TASKS AND EXERCISES
**1.** According to the passage on Dallas arts education, when did the Dallas Independent School District begin its new approach to summer school with Big Thought?
**2.** In the passage on Dallas arts education, condense the paragraph that begins "In July 2010, working with a nonprofit organization" into a short bulleted list that keeps its main facts.
**3.** Proceed with the passage on Dallas arts education, continuing it after its final sentence.

PASSAGE
------------------------------

Summary
A new, arts-rich summer school program is one sign of Dallas’ effort to bring together schools, cultural organizations and others to restore high-quality arts instruction to public school classrooms. This Wallace-sponsored feature appeared in the February 2011 issue of JSD (https://learningforward.org/publications/blog/jsd/2011/02/01/jsd-february-2011-working-with-external-partners), the journal of Learning Forward, an association for those who work in professional development in education.
Ask a group of struggling elementary school students which ones want to give up a month of vacation to go to summer school, and you’ll see few, if any, raised hands. Most students attend summer school not because it’s their idea of a good time, but because they need to in order to advance to the next grade. To many students — and even some teachers — summer school feels more like punishment than an opportunity to learn and explore.
In July 2010, working with a nonprofit organization called Big Thought, officials at the Dallas Independent School District embarked on an approach to summer school they hoped would change that image and engage kids. The idea was to support teachers, artists, and others to replace worksheet-style instruction with teaching animated by music, visual arts, dance, and theater.
The new arts-rich summer school program that resulted is just another sign of Dallas’ initiative, spearheaded by Big Thought (www.bigthought.org), to bring together schools, cultural organizations, and others to restore high-quality arts instruction to the many classrooms from which it has long been missing. “What’s the goal of education: to assess kids or prepare them for life?” asks Craig Welle, executive director of enrichment curriculum and instruction for the Dallas Independent School District. “If you’ve taken the arts out of the education system, you are no longer preparing kids for life.”
A 30-year Decline With a Number of Culprits
For many years and a number of reasons, the arts have been on a downward spiral in public education.

------------------------------

ITEMS
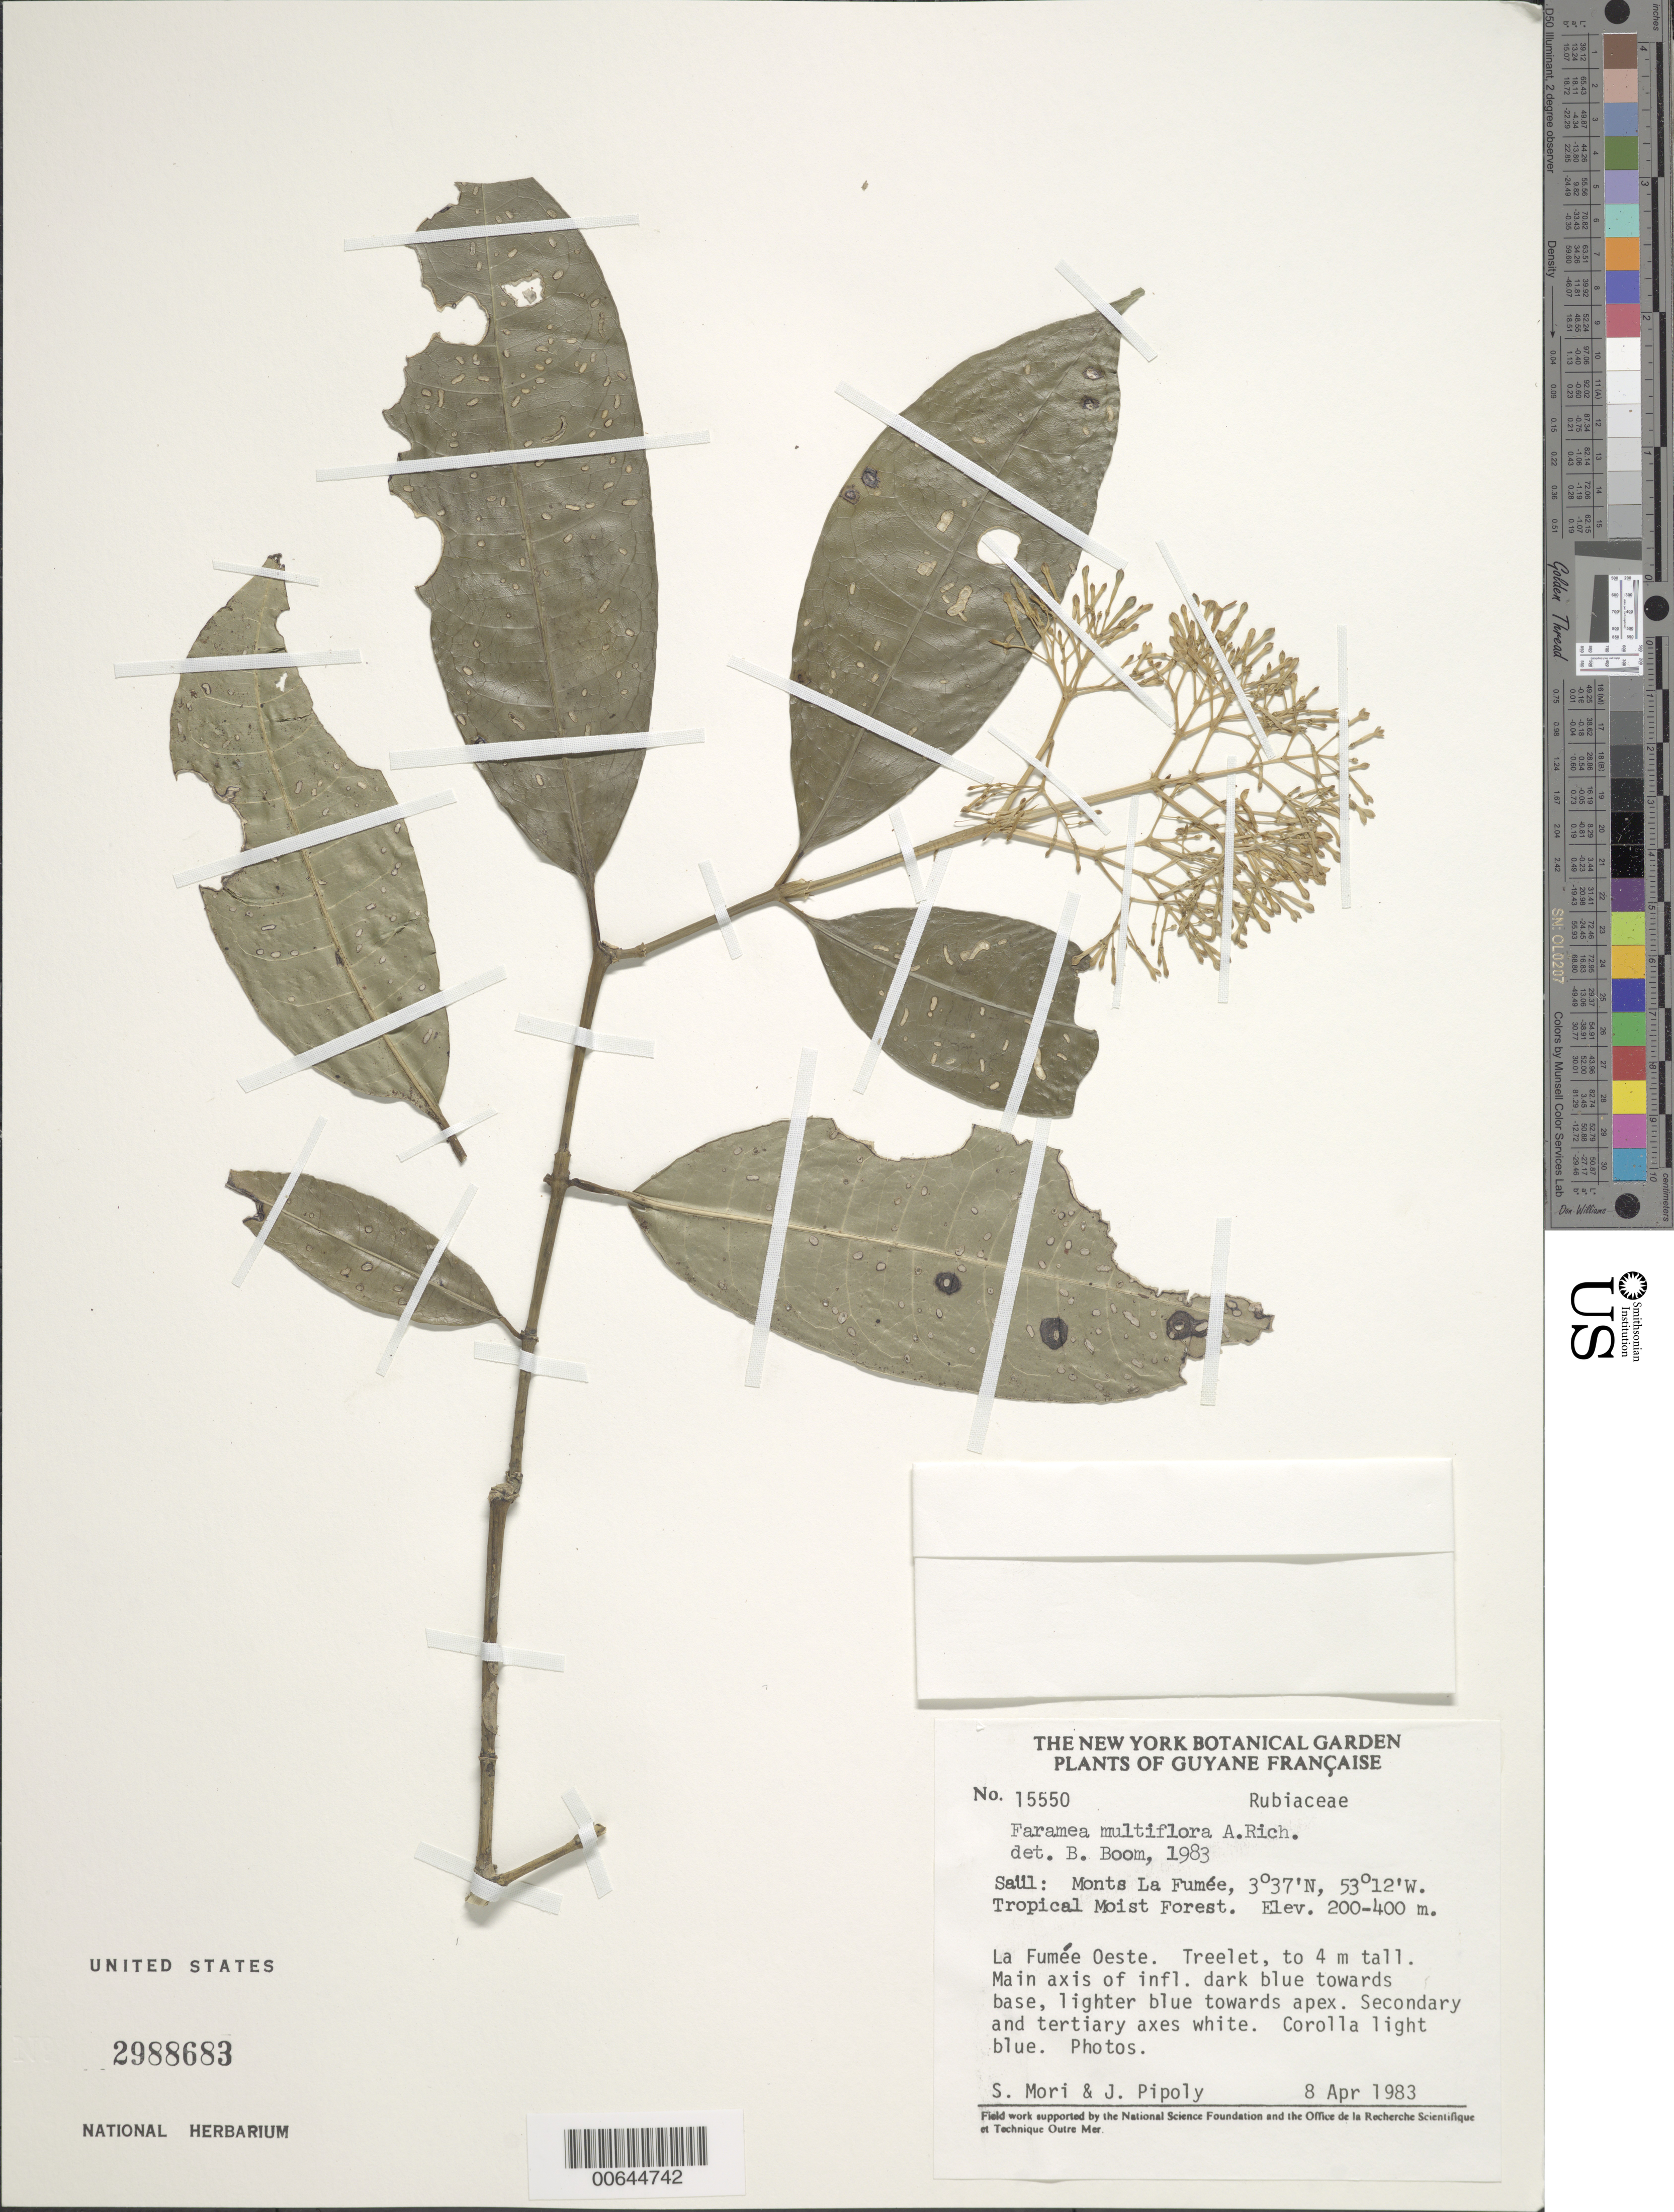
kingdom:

------------------------------

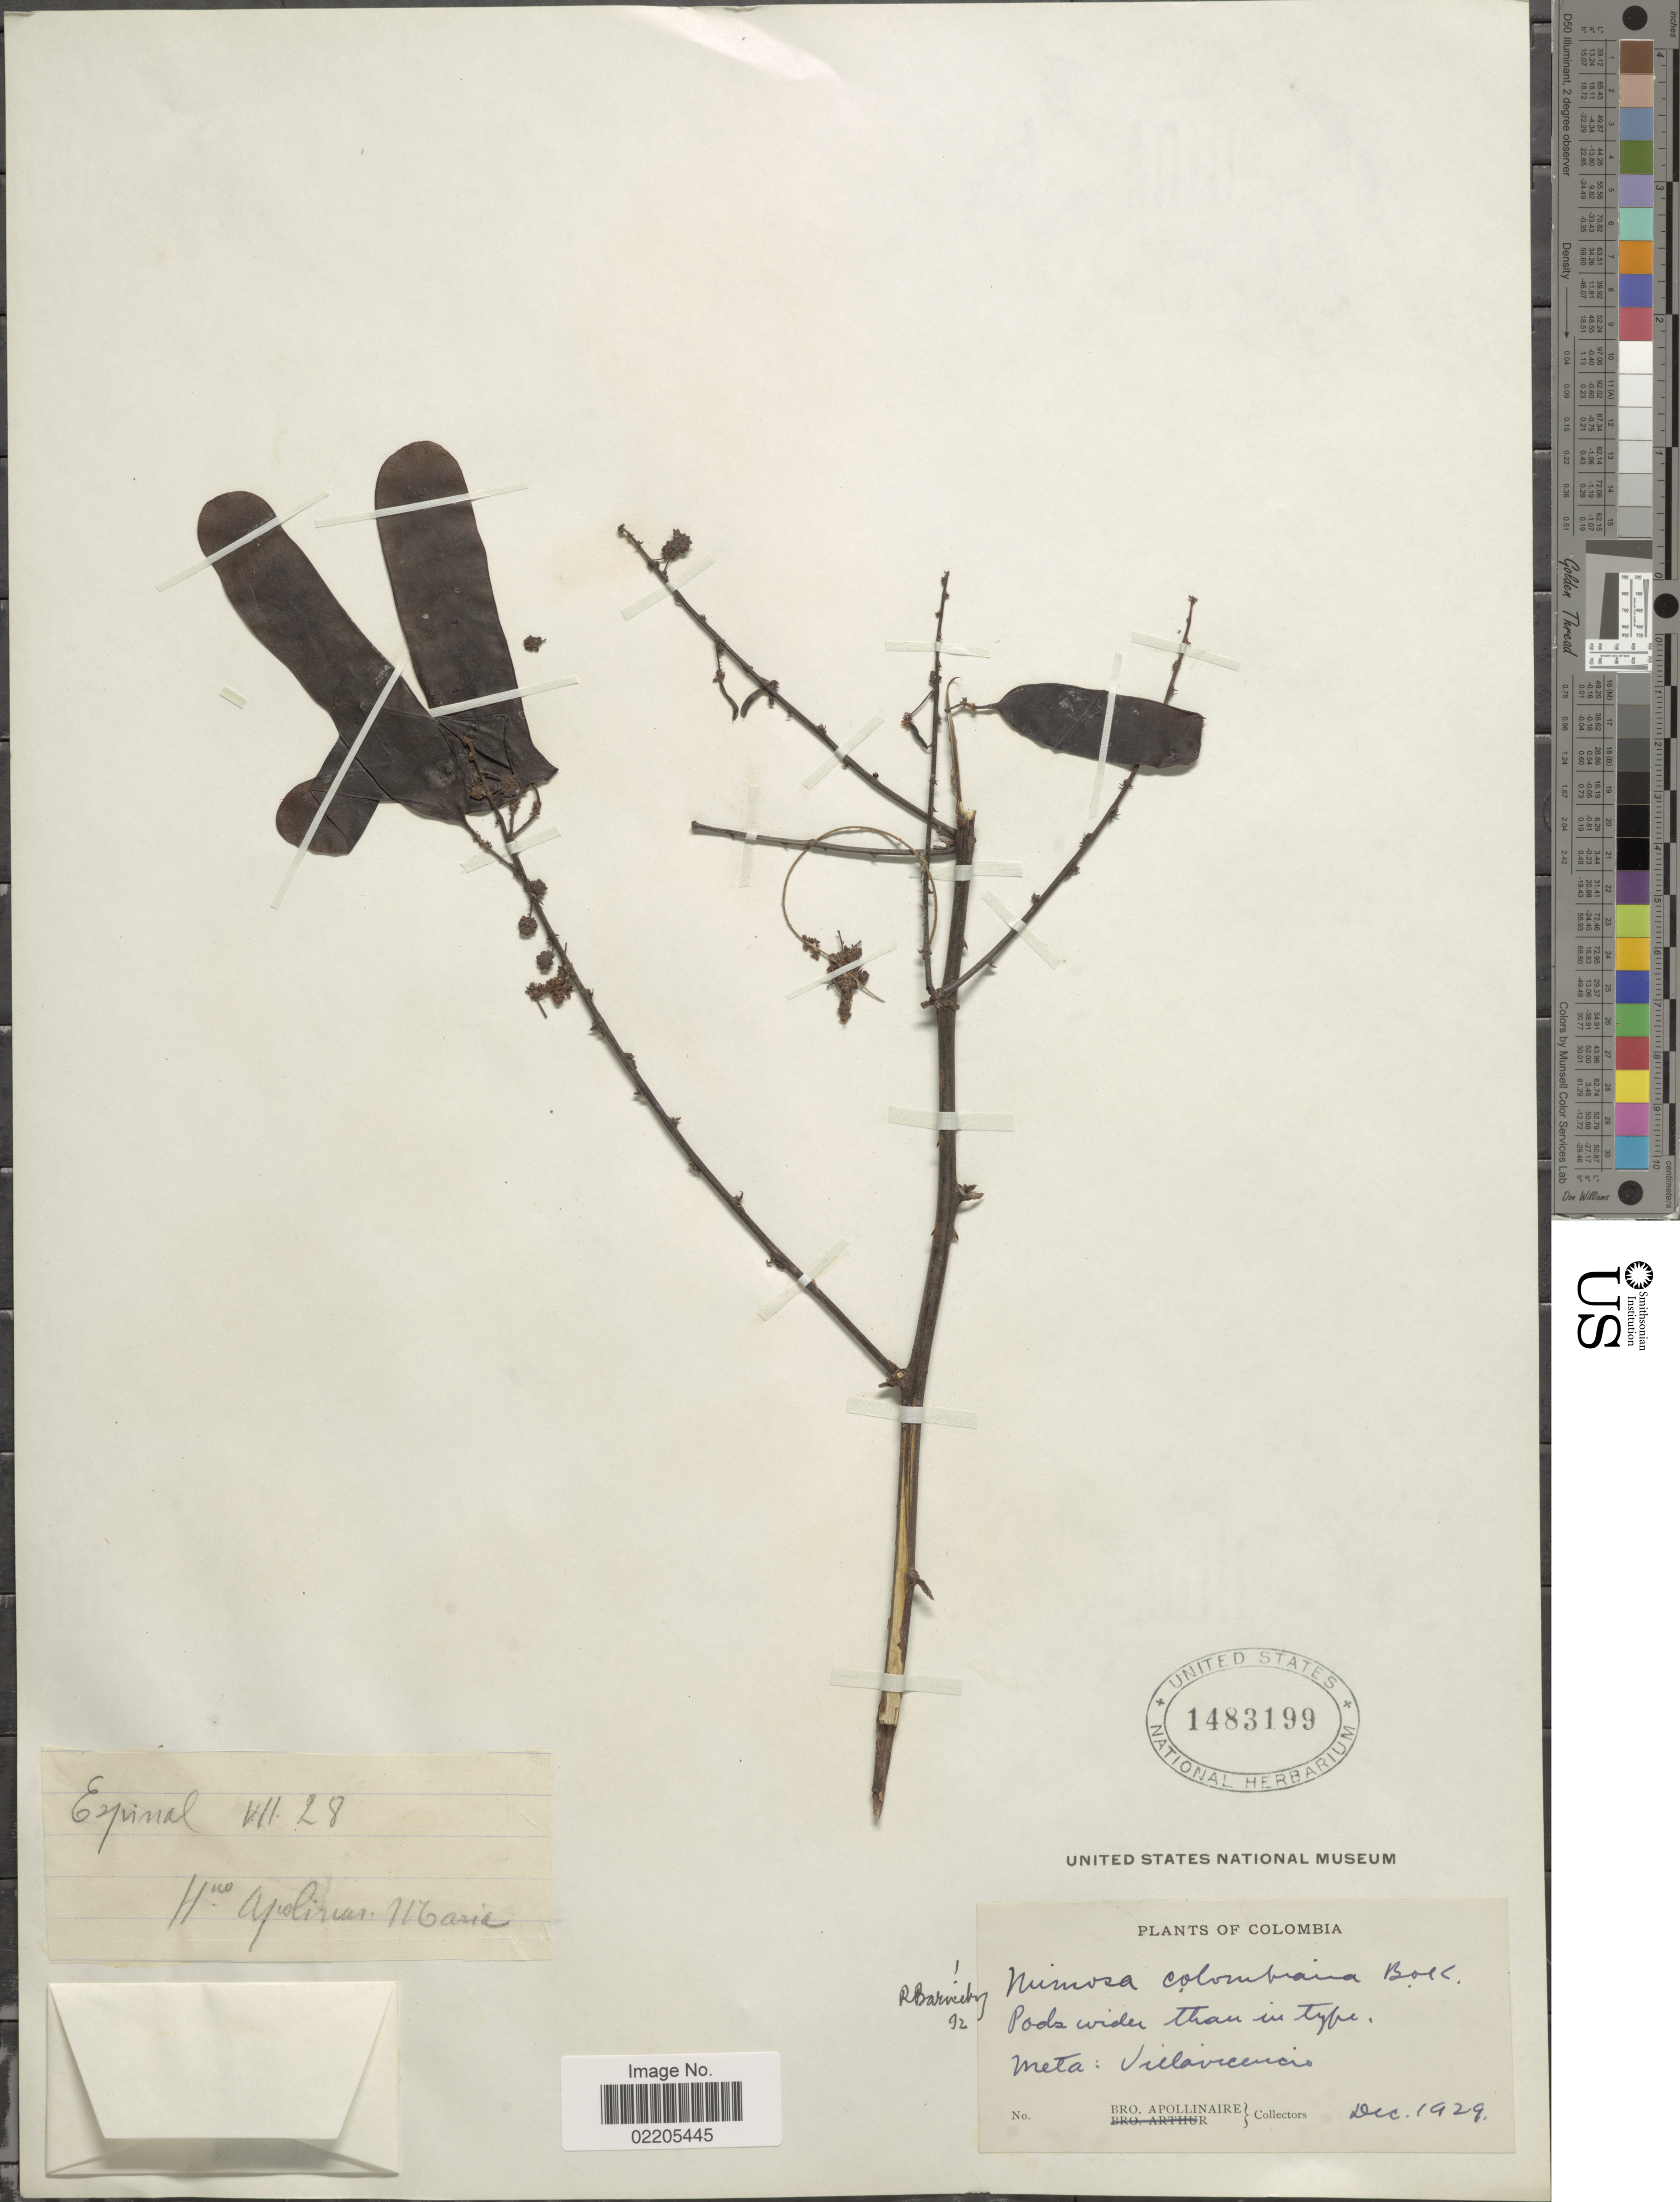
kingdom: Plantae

------------------------------

THE REPLIES
**1.** July 2010

**2.**
- In July 2010, the Dallas Independent School District began a new approach to summer school with the nonprofit Big Thought.
- Officials hoped the approach would change how summer school is seen and would engage students.
- It supported teachers, artists and others in replacing worksheet-style instruction with teaching built on music, visual arts, dance and theater.

**3.**
The decline began in the 1970s, when municipal financial crises forced local and state governments to severely curtail spending. As a 2008 RAND Corporation report, Revitalizing Arts Education Through Community-Wide Coordination, puts it: “The arts and arts teachers became easy targets for budget cutting” (Bodilly & Augustine, 2008, p. 10). School districts all over the country slashed arts programming, to enduring effect. By 1991 in New York City, for example, two-thirds of public schools lacked licensed art and music teachers. Some cities also pared school operating hours, with the result in Chicago, for example, that the school day shrank from seven hours to five hours and 45 minutes. “Not only were the arts instructors gone, but so was the time in the school day for anything other than the very basic subjects,” the report says (p. 11). More recently, the move to assess student achievement through standardized testing has had the effect of marginalizing nontested subjects, the arts included.
This long-term erosion of arts education is evident today in schools throughout the nation. In elementary grades, education in music and art “tends to be spotty, casual, and brief,” with instruction in drama and dance “even more limited,” according to another RAND Corporation study, Cultivating Demand for the Arts: Arts Learning, Arts Engagement, and State Arts Policy (Zakaras & Lowell, 2008). In high school, “qualified arts specialists offer arts instruction but reach only the small proportion of students who choose to take arts classes” (p. 51).
In short, “because of the pervasive neglect of arts education in the kindergarten through grade 12 (K-12) public school system, most children are given only a smattering of arts instruction, and some are given none at all” (Bodilly & Augustine, 2008, p. xii).
For teachers, the arts can be a vehicle for reinforcing academic knowledge or reaching children who may struggle with more conventional classroom approaches to education, says Welle, who has overseen the revival of arts education in Dallas public schools. “Art is one of the ways identified as a means of embedding learning in another way,” he says. “When students create an art project, or sing a song about a subject or act or dance, they learn information at another level.”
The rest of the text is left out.